18 june 1998
the hollywood sign
Welcome to the tourist safari.
Running news:
4.7 miles.

Pooks--a grown woman actually goes by that name--called me up yesterday and said that she hadn't planned anything for today, would I like to spend the day with her? I had finished up the Rewrite Script, amazingly enough, and wanted a few hours away from it, so I said, Yup, sure, uh huh.

Pooks and Ruth--another online friend who is staying with Pooks for the week--came to the house this morning. After announcing that they were moving in, they immediately started redecorating and asking when I expected to be fully moved out. No, not really. I showed them around, we took pix in the backyard (including with the digital camera; give me a few moments to figure out how to attach it to the full-size Mac I've got here), and then went off to breakfast.

Of course, I'm such a pig that despite already having breakfast I took them to Du-Par's and munched on a half order of the French toast for a bit. We had a long chat about the types of people there are in this business and the costs and benefits of doing favors for friends.
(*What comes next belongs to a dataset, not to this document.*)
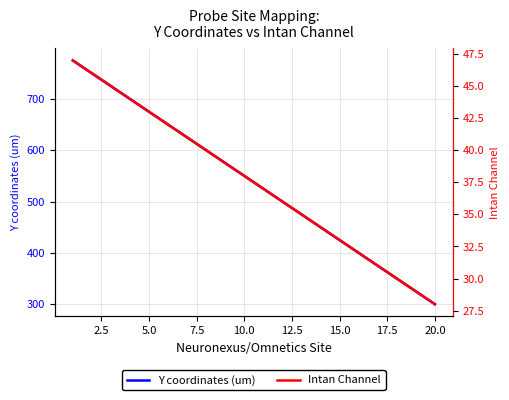

Rank the series by their average value, from lowest to highest.

Intan Channel, Y coordinates (um)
A mutual acquaintance of ours has pretty much gone over to the Dark Side: he thinks that if you mention someone else's script to a third party, you should attach yourself as producer. Always. No concept of just doing a favor for someone. It's made Pooks crazy, who doesn't want to get into that shit--she just likes telling people she talks to about good scripts that friends of hers have written. It's a nightmare.
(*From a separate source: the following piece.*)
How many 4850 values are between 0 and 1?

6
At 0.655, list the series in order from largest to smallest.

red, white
But you run into the people you expect to deal with, and how you interact with them says a lot about you. As Pooks puts it, she won't deal with someone who would be that underhanded (as to attach themselves as producer instead of just doing a favor). You have to have standards.

Ruth paid for breakfast--I'm not sure why and Pooks was sort of put off by it. But I said, "Look at it this way. Either the gesture is sincerely meant, in which case you should be grateful, or they're expecting you to fight for the cheque, in which case you will cure them of a bad habit." Pooks laughed; we thanked Ruth for breakfast.

Then we drove over the hill to look for the Hollywood sign.

Which I had never seen.

Yes, I've lived here for 2 years and I've never seen the most famous symbol of Hollywood.

I'm told that the Hollywood sign is visible from the 101 freeway--which I only drove twice a day for two years, but I never saw it. I didn't even know where to go looking for it, other than above (natch) Hollywood. I must never have seen it because I'm usually the driver and I keep my eyes on the road. That's my story and I'm sticking to it.

We drove down Hollywood Boulevard and I spotted it but Pooks and Ruth didn't--too busy checking out the hookers, I guess. I kept driving up and around in the hills

Finally, we called Max.

            POOKS
        We can't find the Hollywood sign.
        
            MAX
        Wow. The smog must be really
        bad today.

Max and I chatted for a bit--given that I knew the geography and Pooks and Ruth hadn't a clue--and she said that we were too close, we weren't going to find the sign because we were probably right under it. I needed to go south, head into the city, and we would be able to see the sign from a lower vantage point.

Okay, I said, and I pulled off onto Gower to head south.

    DIANE glances in the rear-view mirror.

            DIANE
        Turn around now.

Yup, there it was, directly behind us. Pooks and Ruth cooed and I drove around Hollywood some more. Of course, after we'd finally found it we couldn't get rid of it--no matter where we went, there it was. It became a big joke: hookers, great old architecture, sweeping vista of downtown...the Hollywood sign.

I drove over Mulholland Drive (named for the man who brought the water to Los Angeles). Pooks loved it--she kept referring to an old-time Bob Cummings show whose name escapes me at the moment--but Ruth got carsick from all the twisty turns. I love driving Mulholland so much I'd never noticed how windy it can be for passengers before.

So I drove us back home and we sat around the living room for a while, talking. Pooks told a very funny story about a vibrator shaped like a beaver on a log (and named the Eager Beaver) that a woman she knew passed around at dinner one night, and how it only dawned on her later that the woman probably actually used the thing.

I realize now that I have no idea how we got on the subject of vibrators.

Pooks and Ruth took off (most likely to go to the Psychic Eye, so that Pooks could get a psychic reading) and I picked up my Michael Connelly novel. Within minutes, however, I could tell that the day's hilarity had done me in--I fell asleep as soon as I lay down.

After waking up I finished the Michael Connelly (The Black Echo) and picked up the next one (The Black Ice). I also turned on 84 Charing Cross Road--I know, I promised I'd stop, but intelligent people tend to be obsessive-compulsive, did you know that? I haven't been watching it--I've been in here typing this up.

Darin hasn't called me today. Waaah. He's out having fun, I know it.